→ **ASSIGNMENT 1**
In the abstract on sleep arousals, how many patients were recorded, and what condition did they have?
→ **ASSIGNMENT 2**
Translate this sentence from the abstract on sleep arousals into Spanish: "These results suggest that the human cortex does not shift from sleep to wake in an abrupt binary way."

→ **PASSAGE**
<<<<

Heterogeneity of arousals in human sleep: A stereo-electroencephalographic study

Abstract

Wakefulness, non-rapid eye movement (NREM), and rapid eye movement (REM) sleep are characterized by specific brain activities. However, recent experimental findings as well as various clinical conditions (parasomnia, sleep inertia) have revealed the presence of transitional states. Brief intrusions of wakefulness into sleep, namely, arousals, appear as relevant phenomena to characterize how brain commutes from sleep to wakefulness. Using intra-cerebral recordings in 8 drug-resistant epileptic patients, we analyzed electroencephalographic (EEG) activity during spontaneous or nociceptive-induced arousals in NREM and REM sleep. Wavelet spectral analyses were performed to compare EEG signals during arousals, sleep, and wakefulness, simultaneously in the thalamus, and primary, associative, or high-order cortical areas. We observed that 1) thalamic activity during arousals is stereotyped and its spectral composition corresponds to a state in-between wakefulness and sleep; 2) patterns of cortical activity during arousals are heterogeneous, their manifold spectral composition being related to several factors such as sleep stages, cortical areas, arousal modality (“spontaneous” vs nociceptive-induced), and homeostasis; 3) spectral compositions of EEG signals during arousal and wakefulness differ from each other. Thus, stereotyped arousals at the thalamic level seem to be associated with different patterns of cortical arousals due to various regulation factors. These results suggest that the human cortex does not shift from sleep to wake in an abrupt binary way. Arousals may be considered more as different states of the brain than as “short awakenings.” This phenomenon may reflect the mechanisms involved in the negotiation between two main contradictory functional necessities, preserving the continuity of sleep, and maintaining the possibility to react.

>>>>

→ **MATERIAL SHOWN**
<<<<

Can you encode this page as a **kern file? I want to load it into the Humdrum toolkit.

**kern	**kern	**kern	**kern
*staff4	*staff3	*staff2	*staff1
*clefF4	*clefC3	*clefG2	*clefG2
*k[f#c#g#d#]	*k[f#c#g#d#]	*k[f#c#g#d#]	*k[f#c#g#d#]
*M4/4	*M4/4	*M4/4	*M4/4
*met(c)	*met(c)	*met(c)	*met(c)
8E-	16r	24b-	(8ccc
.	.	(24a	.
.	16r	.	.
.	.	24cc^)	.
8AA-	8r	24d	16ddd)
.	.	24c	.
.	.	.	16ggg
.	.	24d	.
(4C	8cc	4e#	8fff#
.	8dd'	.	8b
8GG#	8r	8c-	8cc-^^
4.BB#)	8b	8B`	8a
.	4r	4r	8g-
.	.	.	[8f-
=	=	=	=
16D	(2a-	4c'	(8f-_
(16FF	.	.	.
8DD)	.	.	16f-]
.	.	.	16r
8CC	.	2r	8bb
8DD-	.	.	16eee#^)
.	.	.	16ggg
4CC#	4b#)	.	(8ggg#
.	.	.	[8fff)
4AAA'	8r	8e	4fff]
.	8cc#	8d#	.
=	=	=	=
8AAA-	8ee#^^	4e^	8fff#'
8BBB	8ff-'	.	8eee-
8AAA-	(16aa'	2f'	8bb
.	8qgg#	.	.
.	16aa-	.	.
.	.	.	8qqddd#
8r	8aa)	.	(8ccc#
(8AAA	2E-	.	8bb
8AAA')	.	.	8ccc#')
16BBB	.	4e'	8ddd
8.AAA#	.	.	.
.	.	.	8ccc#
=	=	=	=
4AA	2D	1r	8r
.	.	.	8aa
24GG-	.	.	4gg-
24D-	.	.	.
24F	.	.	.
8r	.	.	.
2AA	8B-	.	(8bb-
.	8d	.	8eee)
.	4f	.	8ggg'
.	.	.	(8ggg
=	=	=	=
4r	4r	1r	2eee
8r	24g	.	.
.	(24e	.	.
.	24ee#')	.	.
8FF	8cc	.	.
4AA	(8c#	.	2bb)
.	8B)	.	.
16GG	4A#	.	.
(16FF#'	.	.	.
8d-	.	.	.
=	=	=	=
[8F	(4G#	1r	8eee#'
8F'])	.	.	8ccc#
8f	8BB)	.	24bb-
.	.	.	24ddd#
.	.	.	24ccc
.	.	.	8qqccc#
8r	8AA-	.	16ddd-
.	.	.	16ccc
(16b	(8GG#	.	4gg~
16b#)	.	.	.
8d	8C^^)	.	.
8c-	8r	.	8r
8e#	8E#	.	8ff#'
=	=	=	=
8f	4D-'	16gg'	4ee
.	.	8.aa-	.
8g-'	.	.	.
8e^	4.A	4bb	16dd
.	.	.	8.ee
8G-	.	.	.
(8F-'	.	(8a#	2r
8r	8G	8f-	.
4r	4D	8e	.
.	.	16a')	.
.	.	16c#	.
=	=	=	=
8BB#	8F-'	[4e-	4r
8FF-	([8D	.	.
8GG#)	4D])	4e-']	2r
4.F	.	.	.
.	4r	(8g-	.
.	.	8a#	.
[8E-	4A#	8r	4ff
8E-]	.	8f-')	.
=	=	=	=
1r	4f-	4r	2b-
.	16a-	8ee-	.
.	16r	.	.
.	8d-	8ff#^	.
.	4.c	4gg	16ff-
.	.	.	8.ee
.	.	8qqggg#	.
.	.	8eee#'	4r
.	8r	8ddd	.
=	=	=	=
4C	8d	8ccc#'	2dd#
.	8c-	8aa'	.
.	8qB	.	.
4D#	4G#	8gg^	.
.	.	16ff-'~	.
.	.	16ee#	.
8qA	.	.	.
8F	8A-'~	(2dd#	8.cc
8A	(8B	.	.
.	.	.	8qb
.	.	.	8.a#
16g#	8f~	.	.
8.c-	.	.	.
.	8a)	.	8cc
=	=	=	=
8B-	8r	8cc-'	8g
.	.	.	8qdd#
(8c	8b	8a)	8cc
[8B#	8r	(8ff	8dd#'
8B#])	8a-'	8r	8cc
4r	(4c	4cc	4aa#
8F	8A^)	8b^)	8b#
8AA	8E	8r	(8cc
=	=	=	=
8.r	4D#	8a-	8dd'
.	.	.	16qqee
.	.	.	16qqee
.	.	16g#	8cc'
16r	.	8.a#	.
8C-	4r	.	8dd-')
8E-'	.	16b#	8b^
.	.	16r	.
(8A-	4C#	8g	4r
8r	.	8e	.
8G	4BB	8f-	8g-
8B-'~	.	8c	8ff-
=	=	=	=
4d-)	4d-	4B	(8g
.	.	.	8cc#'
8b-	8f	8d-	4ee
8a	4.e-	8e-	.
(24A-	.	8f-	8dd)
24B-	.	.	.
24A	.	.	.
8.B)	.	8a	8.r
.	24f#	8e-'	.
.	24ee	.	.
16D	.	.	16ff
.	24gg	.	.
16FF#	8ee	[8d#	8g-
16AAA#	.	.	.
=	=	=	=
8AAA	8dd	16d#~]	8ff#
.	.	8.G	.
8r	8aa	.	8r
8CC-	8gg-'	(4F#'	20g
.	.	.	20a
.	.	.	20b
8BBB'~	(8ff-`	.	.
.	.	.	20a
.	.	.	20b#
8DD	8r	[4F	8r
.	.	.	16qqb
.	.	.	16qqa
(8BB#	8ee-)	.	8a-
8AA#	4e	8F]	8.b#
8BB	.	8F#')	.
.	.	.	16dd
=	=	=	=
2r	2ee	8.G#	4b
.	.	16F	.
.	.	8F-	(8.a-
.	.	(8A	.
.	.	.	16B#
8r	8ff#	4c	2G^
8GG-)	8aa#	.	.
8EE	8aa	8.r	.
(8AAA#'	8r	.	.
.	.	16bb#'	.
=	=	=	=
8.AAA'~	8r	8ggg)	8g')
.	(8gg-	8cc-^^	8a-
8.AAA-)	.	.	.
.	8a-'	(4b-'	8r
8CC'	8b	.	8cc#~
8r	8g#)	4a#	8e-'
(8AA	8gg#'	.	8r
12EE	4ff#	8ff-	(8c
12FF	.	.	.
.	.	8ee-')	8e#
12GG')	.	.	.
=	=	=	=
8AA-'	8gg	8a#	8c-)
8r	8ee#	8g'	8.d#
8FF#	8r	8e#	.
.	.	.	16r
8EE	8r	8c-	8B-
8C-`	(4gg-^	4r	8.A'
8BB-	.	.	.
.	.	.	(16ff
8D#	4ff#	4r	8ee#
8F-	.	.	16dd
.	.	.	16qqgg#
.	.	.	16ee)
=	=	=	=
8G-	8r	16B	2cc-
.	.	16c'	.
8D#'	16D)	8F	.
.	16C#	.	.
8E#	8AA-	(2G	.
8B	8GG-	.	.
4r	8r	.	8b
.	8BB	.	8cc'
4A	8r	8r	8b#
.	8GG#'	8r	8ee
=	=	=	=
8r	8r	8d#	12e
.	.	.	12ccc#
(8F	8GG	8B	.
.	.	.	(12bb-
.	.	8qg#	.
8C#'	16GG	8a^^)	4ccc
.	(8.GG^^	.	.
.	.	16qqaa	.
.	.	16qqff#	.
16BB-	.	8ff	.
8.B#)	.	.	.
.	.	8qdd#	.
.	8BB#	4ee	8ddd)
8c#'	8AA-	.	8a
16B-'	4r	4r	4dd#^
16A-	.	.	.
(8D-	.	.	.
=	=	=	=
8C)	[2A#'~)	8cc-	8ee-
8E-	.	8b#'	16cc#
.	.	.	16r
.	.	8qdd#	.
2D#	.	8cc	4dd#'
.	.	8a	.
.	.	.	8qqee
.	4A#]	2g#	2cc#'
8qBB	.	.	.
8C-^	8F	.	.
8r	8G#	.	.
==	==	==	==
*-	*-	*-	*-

>>>>

→ **WORKED SOLUTION 1**
Eight patients with drug-resistant epilepsy.

→ **WORKED SOLUTION 2**
Estos resultados sugieren que la corteza humana no pasa del sueño a la vigilia de una manera binaria y abrupta.